_Required task:_ Edit the items below by changing each "pixels" to "px" and keeping every other part of the lines the same.

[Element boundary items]
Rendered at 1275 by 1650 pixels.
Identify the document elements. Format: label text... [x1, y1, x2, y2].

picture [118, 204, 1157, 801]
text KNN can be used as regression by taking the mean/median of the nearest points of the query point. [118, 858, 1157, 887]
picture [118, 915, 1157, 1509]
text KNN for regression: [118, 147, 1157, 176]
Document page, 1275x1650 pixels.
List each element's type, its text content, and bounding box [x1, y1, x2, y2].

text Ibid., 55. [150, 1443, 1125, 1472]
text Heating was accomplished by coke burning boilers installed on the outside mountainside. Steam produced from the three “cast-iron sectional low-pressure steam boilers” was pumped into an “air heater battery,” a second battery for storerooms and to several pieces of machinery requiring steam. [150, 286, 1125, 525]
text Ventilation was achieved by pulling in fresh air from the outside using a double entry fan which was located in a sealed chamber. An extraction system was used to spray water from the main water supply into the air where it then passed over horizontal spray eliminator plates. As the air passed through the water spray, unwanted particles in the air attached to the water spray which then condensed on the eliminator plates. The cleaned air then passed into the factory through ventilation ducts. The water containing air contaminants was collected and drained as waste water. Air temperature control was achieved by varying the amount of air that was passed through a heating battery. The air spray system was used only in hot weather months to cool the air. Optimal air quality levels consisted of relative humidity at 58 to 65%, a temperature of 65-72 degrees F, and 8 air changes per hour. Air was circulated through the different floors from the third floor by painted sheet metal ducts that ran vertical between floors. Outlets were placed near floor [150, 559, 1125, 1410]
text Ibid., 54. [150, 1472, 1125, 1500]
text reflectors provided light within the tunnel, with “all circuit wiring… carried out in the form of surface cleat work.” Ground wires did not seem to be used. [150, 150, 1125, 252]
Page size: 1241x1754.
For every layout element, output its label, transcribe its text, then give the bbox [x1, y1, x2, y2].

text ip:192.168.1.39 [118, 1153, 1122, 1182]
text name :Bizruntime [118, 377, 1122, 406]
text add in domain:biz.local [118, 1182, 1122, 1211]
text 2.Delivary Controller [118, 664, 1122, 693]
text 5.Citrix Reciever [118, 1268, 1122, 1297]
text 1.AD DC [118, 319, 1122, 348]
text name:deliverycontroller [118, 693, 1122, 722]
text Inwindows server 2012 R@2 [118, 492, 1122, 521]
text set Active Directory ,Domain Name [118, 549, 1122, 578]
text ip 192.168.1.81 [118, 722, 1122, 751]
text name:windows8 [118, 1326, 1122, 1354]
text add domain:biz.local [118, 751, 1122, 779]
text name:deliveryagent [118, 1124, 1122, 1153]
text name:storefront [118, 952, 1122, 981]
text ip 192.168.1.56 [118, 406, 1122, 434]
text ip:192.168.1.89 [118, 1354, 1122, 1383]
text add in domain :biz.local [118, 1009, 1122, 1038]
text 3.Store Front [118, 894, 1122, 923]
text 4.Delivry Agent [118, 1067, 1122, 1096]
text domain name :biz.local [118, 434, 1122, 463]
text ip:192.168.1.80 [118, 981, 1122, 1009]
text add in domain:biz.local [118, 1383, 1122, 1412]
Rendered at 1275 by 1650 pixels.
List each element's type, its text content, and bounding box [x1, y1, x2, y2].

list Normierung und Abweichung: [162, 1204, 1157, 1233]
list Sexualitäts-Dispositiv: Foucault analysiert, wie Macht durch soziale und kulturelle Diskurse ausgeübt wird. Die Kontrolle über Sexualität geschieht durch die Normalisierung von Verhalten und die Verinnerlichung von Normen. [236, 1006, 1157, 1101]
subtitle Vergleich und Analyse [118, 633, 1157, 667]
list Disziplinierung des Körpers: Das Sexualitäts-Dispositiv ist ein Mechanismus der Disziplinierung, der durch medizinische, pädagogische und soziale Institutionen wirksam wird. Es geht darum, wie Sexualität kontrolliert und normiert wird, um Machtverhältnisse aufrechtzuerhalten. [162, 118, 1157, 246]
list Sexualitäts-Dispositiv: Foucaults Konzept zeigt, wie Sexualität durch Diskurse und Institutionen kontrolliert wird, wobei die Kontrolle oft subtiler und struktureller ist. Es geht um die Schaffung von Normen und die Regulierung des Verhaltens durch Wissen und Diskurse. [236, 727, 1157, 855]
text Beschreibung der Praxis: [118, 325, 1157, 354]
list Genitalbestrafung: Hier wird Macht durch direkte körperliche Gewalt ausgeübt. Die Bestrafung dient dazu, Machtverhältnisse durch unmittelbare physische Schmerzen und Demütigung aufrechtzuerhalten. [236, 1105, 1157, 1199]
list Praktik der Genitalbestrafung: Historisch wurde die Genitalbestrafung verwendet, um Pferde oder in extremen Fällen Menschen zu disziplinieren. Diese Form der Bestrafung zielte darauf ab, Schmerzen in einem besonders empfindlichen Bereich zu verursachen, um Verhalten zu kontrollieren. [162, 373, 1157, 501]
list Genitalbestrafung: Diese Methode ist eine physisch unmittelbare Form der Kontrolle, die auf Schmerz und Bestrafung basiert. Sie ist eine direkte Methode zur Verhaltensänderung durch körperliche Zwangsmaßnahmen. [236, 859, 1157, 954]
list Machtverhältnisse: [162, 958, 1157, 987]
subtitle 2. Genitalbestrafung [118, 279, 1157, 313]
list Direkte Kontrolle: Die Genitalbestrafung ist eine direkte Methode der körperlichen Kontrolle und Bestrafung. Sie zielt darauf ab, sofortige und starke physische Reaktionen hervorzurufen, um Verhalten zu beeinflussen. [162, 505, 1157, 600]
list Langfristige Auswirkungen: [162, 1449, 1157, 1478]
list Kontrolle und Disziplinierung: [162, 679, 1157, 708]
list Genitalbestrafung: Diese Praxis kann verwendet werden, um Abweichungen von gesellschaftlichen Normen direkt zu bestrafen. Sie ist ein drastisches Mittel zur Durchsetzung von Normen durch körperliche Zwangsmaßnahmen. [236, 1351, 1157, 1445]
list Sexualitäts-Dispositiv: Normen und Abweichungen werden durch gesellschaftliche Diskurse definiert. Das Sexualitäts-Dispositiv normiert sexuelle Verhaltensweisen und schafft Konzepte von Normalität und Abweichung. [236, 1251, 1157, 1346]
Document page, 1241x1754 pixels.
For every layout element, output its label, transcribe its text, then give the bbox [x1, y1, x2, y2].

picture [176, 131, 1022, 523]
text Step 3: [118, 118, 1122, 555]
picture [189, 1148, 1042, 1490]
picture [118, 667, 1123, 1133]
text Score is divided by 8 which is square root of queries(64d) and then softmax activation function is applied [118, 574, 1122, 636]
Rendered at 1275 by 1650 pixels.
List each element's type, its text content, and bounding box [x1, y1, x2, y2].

_Exercise response:_
Rendered at 1275 by 1650 px.
Identify the document elements. Format: label text... [x1, y1, x2, y2].

picture [118, 204, 1157, 801]
text KNN can be used as regression by taking the mean/median of the nearest points of the query point. [118, 858, 1157, 887]
picture [118, 915, 1157, 1509]
text KNN for regression: [118, 147, 1157, 176]
Document page, 1275x1650 px.
List each element's type, its text content, and bounding box [x1, y1, x2, y2].

text Ibid., 55. [150, 1443, 1125, 1472]
text Heating was accomplished by coke burning boilers installed on the outside mountainside. Steam produced from the three “cast-iron sectional low-pressure steam boilers” was pumped into an “air heater battery,” a second battery for storerooms and to several pieces of machinery requiring steam. [150, 286, 1125, 525]
text Ventilation was achieved by pulling in fresh air from the outside using a double entry fan which was located in a sealed chamber. An extraction system was used to spray water from the main water supply into the air where it then passed over horizontal spray eliminator plates. As the air passed through the water spray, unwanted particles in the air attached to the water spray which then condensed on the eliminator plates. The cleaned air then passed into the factory through ventilation ducts. The water containing air contaminants was collected and drained as waste water. Air temperature control was achieved by varying the amount of air that was passed through a heating battery. The air spray system was used only in hot weather months to cool the air. Optimal air quality levels consisted of relative humidity at 58 to 65%, a temperature of 65-72 degrees F, and 8 air changes per hour. Air was circulated through the different floors from the third floor by painted sheet metal ducts that ran vertical between floors. Outlets were placed near floor [150, 559, 1125, 1410]
text Ibid., 54. [150, 1472, 1125, 1500]
text reflectors provided light within the tunnel, with “all circuit wiring… carried out in the form of surface cleat work.” Ground wires did not seem to be used. [150, 150, 1125, 252]
Page size: 1241x1754.
For every layout element, output its label, transcribe its text, then give the bbox [x1, y1, x2, y2].

text ip:192.168.1.39 [118, 1153, 1122, 1182]
text name :Bizruntime [118, 377, 1122, 406]
text add in domain:biz.local [118, 1182, 1122, 1211]
text 2.Delivary Controller [118, 664, 1122, 693]
text 5.Citrix Reciever [118, 1268, 1122, 1297]
text 1.AD DC [118, 319, 1122, 348]
text name:deliverycontroller [118, 693, 1122, 722]
text Inwindows server 2012 R@2 [118, 492, 1122, 521]
text set Active Directory ,Domain Name [118, 549, 1122, 578]
text ip 192.168.1.81 [118, 722, 1122, 751]
text name:windows8 [118, 1326, 1122, 1354]
text add domain:biz.local [118, 751, 1122, 779]
text name:deliveryagent [118, 1124, 1122, 1153]
text name:storefront [118, 952, 1122, 981]
text ip 192.168.1.56 [118, 406, 1122, 434]
text ip:192.168.1.89 [118, 1354, 1122, 1383]
text add in domain :biz.local [118, 1009, 1122, 1038]
text 3.Store Front [118, 894, 1122, 923]
text 4.Delivry Agent [118, 1067, 1122, 1096]
text domain name :biz.local [118, 434, 1122, 463]
text ip:192.168.1.80 [118, 981, 1122, 1009]
text add in domain:biz.local [118, 1383, 1122, 1412]
Rendered at 1275 by 1650 px.
List each element's type, its text content, and bounding box [x1, y1, x2, y2].

list Normierung und Abweichung: [162, 1204, 1157, 1233]
list Sexualitäts-Dispositiv: Foucault analysiert, wie Macht durch soziale und kulturelle Diskurse ausgeübt wird. Die Kontrolle über Sexualität geschieht durch die Normalisierung von Verhalten und die Verinnerlichung von Normen. [236, 1006, 1157, 1101]
subtitle Vergleich und Analyse [118, 633, 1157, 667]
list Disziplinierung des Körpers: Das Sexualitäts-Dispositiv ist ein Mechanismus der Disziplinierung, der durch medizinische, pädagogische und soziale Institutionen wirksam wird. Es geht darum, wie Sexualität kontrolliert und normiert wird, um Machtverhältnisse aufrechtzuerhalten. [162, 118, 1157, 246]
list Sexualitäts-Dispositiv: Foucaults Konzept zeigt, wie Sexualität durch Diskurse und Institutionen kontrolliert wird, wobei die Kontrolle oft subtiler und struktureller ist. Es geht um die Schaffung von Normen und die Regulierung des Verhaltens durch Wissen und Diskurse. [236, 727, 1157, 855]
text Beschreibung der Praxis: [118, 325, 1157, 354]
list Genitalbestrafung: Hier wird Macht durch direkte körperliche Gewalt ausgeübt. Die Bestrafung dient dazu, Machtverhältnisse durch unmittelbare physische Schmerzen und Demütigung aufrechtzuerhalten. [236, 1105, 1157, 1199]
list Praktik der Genitalbestrafung: Historisch wurde die Genitalbestrafung verwendet, um Pferde oder in extremen Fällen Menschen zu disziplinieren. Diese Form der Bestrafung zielte darauf ab, Schmerzen in einem besonders empfindlichen Bereich zu verursachen, um Verhalten zu kontrollieren. [162, 373, 1157, 501]
list Genitalbestrafung: Diese Methode ist eine physisch unmittelbare Form der Kontrolle, die auf Schmerz und Bestrafung basiert. Sie ist eine direkte Methode zur Verhaltensänderung durch körperliche Zwangsmaßnahmen. [236, 859, 1157, 954]
list Machtverhältnisse: [162, 958, 1157, 987]
subtitle 2. Genitalbestrafung [118, 279, 1157, 313]
list Direkte Kontrolle: Die Genitalbestrafung ist eine direkte Methode der körperlichen Kontrolle und Bestrafung. Sie zielt darauf ab, sofortige und starke physische Reaktionen hervorzurufen, um Verhalten zu beeinflussen. [162, 505, 1157, 600]
list Langfristige Auswirkungen: [162, 1449, 1157, 1478]
list Kontrolle und Disziplinierung: [162, 679, 1157, 708]
list Genitalbestrafung: Diese Praxis kann verwendet werden, um Abweichungen von gesellschaftlichen Normen direkt zu bestrafen. Sie ist ein drastisches Mittel zur Durchsetzung von Normen durch körperliche Zwangsmaßnahmen. [236, 1351, 1157, 1445]
list Sexualitäts-Dispositiv: Normen und Abweichungen werden durch gesellschaftliche Diskurse definiert. Das Sexualitäts-Dispositiv normiert sexuelle Verhaltensweisen und schafft Konzepte von Normalität und Abweichung. [236, 1251, 1157, 1346]
Document page, 1241x1754 px.
For every layout element, output its label, transcribe its text, then give the bbox [x1, y1, x2, y2].

picture [176, 131, 1022, 523]
text Step 3: [118, 118, 1122, 555]
picture [189, 1148, 1042, 1490]
picture [118, 667, 1123, 1133]
text Score is divided by 8 which is square root of queries(64d) and then softmax activation function is applied [118, 574, 1122, 636]
Rendered at 1275 by 1650 px.
List each element's type, its text content, and bounding box [x1, y1, x2, y2].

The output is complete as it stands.